Sodium helps control the blood’s pH levels, and chloride helps in digestion and keeps the blood acid levels balanced. Cows need salt every day of the year.
For lactating cows and nursing calves, calcium from salt is critical for building strong bones and teeth, milk production, a regular heart beat, blood clotting, muscle movement and nervous system function.
What’s the Danger of Salt Deficiency? Lactating cows without enough calcium are disposed to milk fever, and calves without proper calcium are susceptible to rickets.
With milk fever, a milk-producing cow may first show signs of not being able to stand. Rather than a fever, a cow with “milk fever” has a lowered body temperature. For a lactating cow, it usually begins because her body uses more calcium to make milk than the body has. Prevention is the best cure, and many vets routinely prescribe a calcium salt in gel form for newly lactating cows.

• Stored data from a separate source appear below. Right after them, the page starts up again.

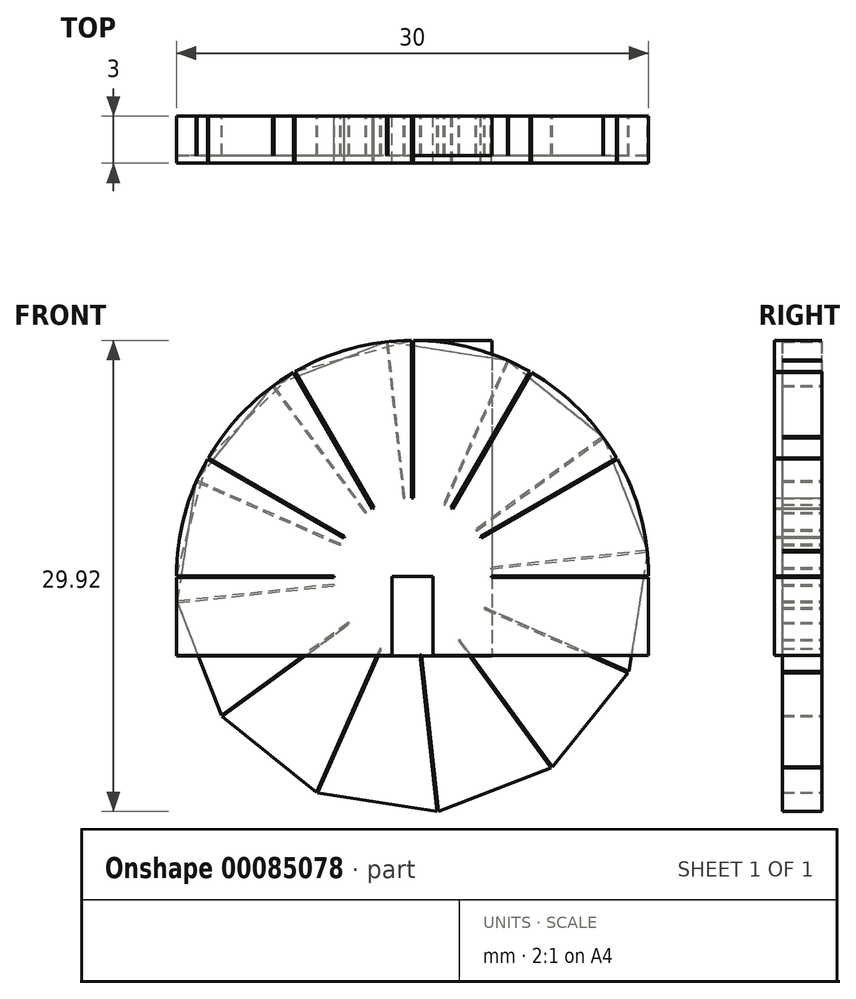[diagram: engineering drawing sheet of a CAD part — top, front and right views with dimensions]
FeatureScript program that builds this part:
annotation { "Feature Type Name" : "Feature", "Feature Type Description" : "" }
export const myFeature = defineFeature(function(context is Context, id is Id, definition is map)
    precondition{}
    {
        {
            var Q0;
            Q0=qCreatedBy(makeId("Front.planeOp"),FACE);
            var sketch = newSketch(context, id + "F0", { "sketchPlane" : qUnion([Q0])});
            skArc(sketch, "E0", {"start": v(-15, 0) * mm, "mid": v(0, 15) * mm, "end": v(15, 0) * mm, "construction": true});
            skLineSegment(sketch, "E1", {"start": v(-0.05, 15) * mm, "end": v(-0.05, 5) * mm});
            skLineSegment(sketch, "E2", {"start": v(0.05, 15) * mm, "end": v(0.05, 5) * mm});
            skLineSegment(sketch, "E3", {"start": v(-0.05, 5) * mm, "end": v(0.05, 5) * mm});
            skLineSegment(sketch, "E4", {"start": v(15, 0.05) * mm, "end": v(5, 0.05) * mm});
            skLineSegment(sketch, "E5", {"start": v(5, 0.05) * mm, "end": v(5, -0.05) * mm});
            skLineSegment(sketch, "E6", {"start": v(5, -0.05) * mm, "end": v(15, -0.05) * mm});
            skLineSegment(sketch, "E7", {"start": v(15, -0.05) * mm, "end": v(15, -5) * mm});
            skLineSegment(sketch, "E8", {"start": v(-15, -5) * mm, "end": v(-15, -0.05) * mm});
            skLineSegment(sketch, "E9", {"start": v(-15, -0.05) * mm, "end": v(-5, -0.05) * mm});
            skLineSegment(sketch, "E10", {"start": v(-5, -0.05) * mm, "end": v(-5, 0.05) * mm});
            skLineSegment(sketch, "E11", {"start": v(-5, 0.05) * mm, "end": v(-15, 0.05) * mm});
            skArc(sketch, "E12", {"start": v(-5, 0) * mm, "mid": v(0, 5) * mm, "end": v(5, 0) * mm, "construction": true});
            skLineSegment(sketch, "E13", {"start": v(0, 0) * mm, "end": v(7.5, 13) * mm, "construction": true});
            skLineSegment(sketch, "E14", {"start": v(7.54, 12.97) * mm, "end": v(2.54, 4.3) * mm});
            skLineSegment(sketch, "E15", {"start": v(2.46, 4.35) * mm, "end": v(2.54, 4.3) * mm});
            skLineSegment(sketch, "E16", {"start": v(2.46, 4.35) * mm, "end": v(7.46, 13.02) * mm});
            skLineSegment(sketch, "E17", {"start": v(4.3, 2.54) * mm, "end": v(4.35, 2.46) * mm});
            skLineSegment(sketch, "E18", {"start": v(13.02, 7.46) * mm, "end": v(4.35, 2.46) * mm});
            skLineSegment(sketch, "E19", {"start": v(4.3, 2.54) * mm, "end": v(12.97, 7.54) * mm});
            skLineSegment(sketch, "E20", {"start": v(0, 0) * mm, "end": v(13, 7.5) * mm, "construction": true});
            skArc(sketch, "E21", {"start": v(13.02, 7.46) * mm, "mid": v(14.49, 3.88) * mm, "end": v(15, 0.05) * mm});
            skArc(sketch, "E22", {"start": v(7.54, 12.97) * mm, "mid": v(10.6, 10.6) * mm, "end": v(12.97, 7.54) * mm});
            skArc(sketch, "E23", {"start": v(0.05, 15) * mm, "mid": v(3.88, 14.49) * mm, "end": v(7.46, 13.02) * mm});
            skLineSegment(sketch, "E24", {"start": v(0, 0) * mm, "end": v(-13, 7.5) * mm, "construction": true});
            skLineSegment(sketch, "E25", {"start": v(-13.02, 7.46) * mm, "end": v(-4.35, 2.46) * mm});
            skLineSegment(sketch, "E26", {"start": v(-4.35, 2.46) * mm, "end": v(-4.3, 2.54) * mm});
            skLineSegment(sketch, "E27", {"start": v(-4.3, 2.54) * mm, "end": v(-12.97, 7.54) * mm});
            skLineSegment(sketch, "E28", {"start": v(0, 0) * mm, "end": v(-7.5, 13) * mm, "construction": true});
            skLineSegment(sketch, "E29", {"start": v(-7.54, 12.97) * mm, "end": v(-2.54, 4.3) * mm});
            skLineSegment(sketch, "E30", {"start": v(-2.46, 4.35) * mm, "end": v(-7.46, 13.02) * mm});
            skLineSegment(sketch, "E31", {"start": v(-2.54, 4.3) * mm, "end": v(-2.46, 4.35) * mm});
            skArc(sketch, "E32", {"start": v(-15, 0.05) * mm, "mid": v(-14.49, 3.88) * mm, "end": v(-13.02, 7.46) * mm});
            skArc(sketch, "E33", {"start": v(-12.97, 7.54) * mm, "mid": v(-10.6, 10.6) * mm, "end": v(-7.54, 12.97) * mm});
            skArc(sketch, "E34", {"start": v(-7.46, 13.02) * mm, "mid": v(-3.88, 14.49) * mm, "end": v(-0.05, 15) * mm});
            skLineSegment(sketch, "E35", {"start": v(-15, -5) * mm, "end": v(-1.3, -5) * mm});
            skLineSegment(sketch, "E36", {"start": v(-1.3, -5) * mm, "end": v(-1.3, 0) * mm});
            skLineSegment(sketch, "E37", {"start": v(-1.3, 0) * mm, "end": v(1.3, 0) * mm});
            skLineSegment(sketch, "E38", {"start": v(1.3, 0) * mm, "end": v(1.3, -5) * mm});
            skLineSegment(sketch, "E39", {"start": v(1.3, -5) * mm, "end": v(15, -5) * mm});
            skSolve(sketch);
        }
        {
            var Q0;
            Q0=qSketchRegion(id+"F0",true);
            extrude(context, id + "F1", {"entities" : qUnion([Q0]), "depth" : 3 * mm});
        }
        {
            var Q0;
            Q0=qCreatedBy(makeId("Front.planeOp"),FACE);
            var sketch = newSketch(context, id + "F2", { "sketchPlane" : qUnion([Q0])});
            skCircle(sketch, "E40", {"center": v(0, 0) * mm, "radius": 15 * mm, "construction": true});
            skCircle(sketch, "E41", {"center": v(0, 0) * mm, "radius": 5 * mm, "construction": true});
            skLineSegment(sketch, "E42", {"start": v(-1.66, 14.9) * mm, "end": v(-0.59, 4.97) * mm});
            skLineSegment(sketch, "E43", {"start": v(-0.59, 4.97) * mm, "end": v(-0.49, 4.98) * mm});
            skLineSegment(sketch, "E44", {"start": v(-0.49, 4.98) * mm, "end": v(-1.56, 14.92) * mm});
            skLineSegment(sketch, "E45.1.0", {"start": v(-2.9, 4.07) * mm, "end": v(-8.8, 12.14) * mm});
            skLineSegment(sketch, "E45.1.1", {"start": v(-2.99, 4) * mm, "end": v(-2.9, 4.07) * mm});
            skLineSegment(sketch, "E45.1.2", {"start": v(-8.89, 12.08) * mm, "end": v(-2.99, 4) * mm});
            skLineSegment(sketch, "E45.2.0", {"start": v(-4.55, 2.07) * mm, "end": v(-13.7, 6.11) * mm});
            skLineSegment(sketch, "E45.2.1", {"start": v(-4.6, 1.98) * mm, "end": v(-4.55, 2.07) * mm});
            skLineSegment(sketch, "E45.2.2", {"start": v(-13.74, 6.02) * mm, "end": v(-4.6, 1.98) * mm});
            skLineSegment(sketch, "E46.1.3.0", {"start": v(-4.98, -0.49) * mm, "end": v(-14.92, -1.56) * mm});
            skLineSegment(sketch, "E46.3.3.0", {"start": v(-4.97, -0.59) * mm, "end": v(-4.98, -0.49) * mm});
            skLineSegment(sketch, "E46.6.3.0", {"start": v(-14.9, -1.66) * mm, "end": v(-4.97, -0.59) * mm});
            skLineSegment(sketch, "E46.1.4.0", {"start": v(-4.07, -2.9) * mm, "end": v(-12.14, -8.8) * mm});
            skLineSegment(sketch, "E46.3.4.0", {"start": v(-4, -2.99) * mm, "end": v(-4.07, -2.9) * mm});
            skLineSegment(sketch, "E46.6.4.0", {"start": v(-12.08, -8.89) * mm, "end": v(-4, -2.99) * mm});
            skLineSegment(sketch, "E46.1.5.0", {"start": v(-2.07, -4.55) * mm, "end": v(-6.11, -13.7) * mm});
            skLineSegment(sketch, "E46.3.5.0", {"start": v(-1.98, -4.6) * mm, "end": v(-2.07, -4.55) * mm});
            skLineSegment(sketch, "E46.6.5.0", {"start": v(-6.02, -13.74) * mm, "end": v(-1.98, -4.6) * mm});
            skLineSegment(sketch, "E46.1.6.0", {"start": v(0.49, -4.98) * mm, "end": v(1.56, -14.92) * mm});
            skLineSegment(sketch, "E46.3.6.0", {"start": v(0.59, -4.97) * mm, "end": v(0.49, -4.98) * mm});
            skLineSegment(sketch, "E46.6.6.0", {"start": v(1.66, -14.9) * mm, "end": v(0.59, -4.97) * mm});
            skLineSegment(sketch, "E46.1.7.0", {"start": v(2.9, -4.07) * mm, "end": v(8.8, -12.14) * mm});
            skLineSegment(sketch, "E46.3.7.0", {"start": v(2.99, -4) * mm, "end": v(2.9, -4.07) * mm});
            skLineSegment(sketch, "E46.6.7.0", {"start": v(8.89, -12.08) * mm, "end": v(2.99, -4) * mm});
            skLineSegment(sketch, "E46.1.8.0", {"start": v(4.55, -2.07) * mm, "end": v(13.7, -6.1) * mm});
            skLineSegment(sketch, "E46.3.8.0", {"start": v(4.6, -1.98) * mm, "end": v(4.55, -2.07) * mm});
            skLineSegment(sketch, "E46.6.8.0", {"start": v(13.74, -6.02) * mm, "end": v(4.6, -1.98) * mm});
            skLineSegment(sketch, "E46.1.9.0", {"start": v(4.98, 0.49) * mm, "end": v(14.92, 1.56) * mm});
            skLineSegment(sketch, "E46.3.9.0", {"start": v(4.97, 0.59) * mm, "end": v(4.98, 0.49) * mm});
            skLineSegment(sketch, "E46.6.9.0", {"start": v(14.9, 1.66) * mm, "end": v(4.97, 0.59) * mm});
            skLineSegment(sketch, "E46.1.10.0", {"start": v(4.07, 2.9) * mm, "end": v(12.14, 8.8) * mm});
            skLineSegment(sketch, "E46.3.10.0", {"start": v(4, 3) * mm, "end": v(4.07, 2.9) * mm});
            skLineSegment(sketch, "E46.6.10.0", {"start": v(12.08, 8.89) * mm, "end": v(4, 3) * mm});
            skLineSegment(sketch, "E46.1.11.0", {"start": v(2.07, 4.55) * mm, "end": v(6.11, 13.7) * mm});
            skLineSegment(sketch, "E46.3.11.0", {"start": v(1.98, 4.6) * mm, "end": v(2.07, 4.55) * mm});
            skLineSegment(sketch, "E46.6.11.0", {"start": v(6.02, 13.74) * mm, "end": v(1.98, 4.6) * mm});
            skLineSegment(sketch, "E47", {"start": v(-8.8, 12.14) * mm, "end": v(-1.66, 14.9) * mm});
            skLineSegment(sketch, "E48", {"start": v(-1.56, 14.92) * mm, "end": v(6.02, 13.74) * mm});
            skLineSegment(sketch, "E49", {"start": v(6.11, 13.7) * mm, "end": v(12.08, 8.89) * mm});
            skLineSegment(sketch, "E50", {"start": v(12.14, 8.8) * mm, "end": v(14.9, 1.66) * mm});
            skLineSegment(sketch, "E51", {"start": v(14.92, 1.56) * mm, "end": v(13.74, -6.02) * mm});
            skLineSegment(sketch, "E52", {"start": v(13.7, -6.1) * mm, "end": v(8.89, -12.08) * mm});
            skLineSegment(sketch, "E53", {"start": v(8.8, -12.14) * mm, "end": v(1.66, -14.9) * mm});
            skLineSegment(sketch, "E54", {"start": v(1.56, -14.92) * mm, "end": v(-6.02, -13.74) * mm});
            skLineSegment(sketch, "E55", {"start": v(-6.11, -13.7) * mm, "end": v(-12.08, -8.89) * mm});
            skLineSegment(sketch, "E56", {"start": v(-12.14, -8.8) * mm, "end": v(-14.9, -1.66) * mm});
            skLineSegment(sketch, "E57", {"start": v(-14.92, -1.56) * mm, "end": v(-13.74, 6.02) * mm});
            skLineSegment(sketch, "E58", {"start": v(-13.7, 6.11) * mm, "end": v(-8.89, 12.08) * mm});
            skSolve(sketch);
        }
        {
            var Q0;
            Q0=qSketchRegion(id+"F2",true);
            extrude(context, id + "F3", {"entities" : qUnion([Q0]), "depth" : 2.5 * mm});
        }
        {
            var Q0;
            Q0=qCreatedBy(makeId("Front.planeOp"),FACE);
            var sketch = newSketch(context, id + "F4", { "sketchPlane" : qUnion([Q0])});
            skArc(sketch, "E59", {"start": v(-15, 0) * mm, "mid": v(-10.6, 10.6) * mm, "end": v(0, 15) * mm, "construction": true});
            skArc(sketch, "E60", {"start": v(-5, 0) * mm, "mid": v(-3.54, 3.54) * mm, "end": v(0, 5) * mm, "construction": true});
            skLineSegment(sketch, "E61", {"start": v(-15, -0.05) * mm, "end": v(-5, -0.05) * mm});
            skLineSegment(sketch, "E62", {"start": v(-5, -0.05) * mm, "end": v(-5, 0.05) * mm});
            skLineSegment(sketch, "E63", {"start": v(-5, 0.05) * mm, "end": v(-15, 0.05) * mm});
            skLineSegment(sketch, "E64", {"start": v(-15, 0.05) * mm, "end": v(-13.02, 7.46) * mm});
            skLineSegment(sketch, "E65", {"start": v(-13.02, 7.46) * mm, "end": v(-4.35, 2.46) * mm});
            skLineSegment(sketch, "E66", {"start": v(-4.3, 2.54) * mm, "end": v(-12.97, 7.54) * mm});
            skLineSegment(sketch, "E67", {"start": v(-12.97, 7.54) * mm, "end": v(-7.54, 12.97) * mm});
            skLineSegment(sketch, "E68", {"start": v(-7.54, 12.97) * mm, "end": v(-2.54, 4.3) * mm});
            skLineSegment(sketch, "E69", {"start": v(-2.54, 4.3) * mm, "end": v(-2.46, 4.35) * mm});
            skLineSegment(sketch, "E70", {"start": v(-2.46, 4.35) * mm, "end": v(-7.46, 13.02) * mm});
            skLineSegment(sketch, "E71", {"start": v(-7.46, 13.02) * mm, "end": v(-0.05, 15) * mm});
            skLineSegment(sketch, "E72", {"start": v(-0.05, 15) * mm, "end": v(-0.05, 5) * mm});
            skLineSegment(sketch, "E73", {"start": v(-0.05, 5) * mm, "end": v(0.05, 5) * mm});
            skLineSegment(sketch, "E74", {"start": v(0.05, 5) * mm, "end": v(0.05, 15) * mm});
            skLineSegment(sketch, "E75", {"start": v(0.05, 15) * mm, "end": v(5.05, 15) * mm});
            skLineSegment(sketch, "E76", {"start": v(5.05, 15) * mm, "end": v(5.05, -5.05) * mm});
            skLineSegment(sketch, "E77", {"start": v(5.05, -5.05) * mm, "end": v(-15, -5.05) * mm});
            skLineSegment(sketch, "E78", {"start": v(-15, -5.05) * mm, "end": v(-15, -0.05) * mm});
            skLineSegment(sketch, "E79", {"start": v(0, 0) * mm, "end": v(-13, 7.5) * mm, "construction": true});
            skLineSegment(sketch, "E80", {"start": v(0, 0) * mm, "end": v(-7.5, 13) * mm, "construction": true});
            skLineSegment(sketch, "E81", {"start": v(-4.3, 2.54) * mm, "end": v(-4.35, 2.46) * mm});
            skLineSegment(sketch, "E82", {"start": v(-15, -0.05) * mm, "end": v(-15, 0.05) * mm, "construction": true});
            skLineSegment(sketch, "E83", {"start": v(0.05, 15) * mm, "end": v(-0.05, 15) * mm, "construction": true});
            skSolve(sketch);
        }
        {
            var Q0;
            Q0=qSketchRegion(id+"F4",true);
            extrude(context, id + "F5", {"entities" : qUnion([Q0]), "depth" : 2.5 * mm});
        }
    });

Rickets is a bone disease indicated by softened bones in the earlier stages and abnormal growth and impaired movement in later stages. It’s totally preventable with proper nutrition for the calves and the mama cows.
Magnesium deficiency may cause grass tetany, an often fatal disease for dairy cows that can strike without any warning signs. It’s a problem in spring when cows with young calves graze in pastures with new lush grass. This disease is preventable if cows have access to salt containing vital traces of magnesium.
Cows lacking selenium have an increased number of calves dying at birth or shortly thereafter of white muscle disease. Symptoms are lameness, a failure to stand or simply heart failure. It’s called “white muscle” disease because the muscles look white rather than red.
While many humans have to carefully limit salt intake, farmers need to carefully supply salt daily to their dairy cows. So now you know: a little salt helps make the very best tasting milk.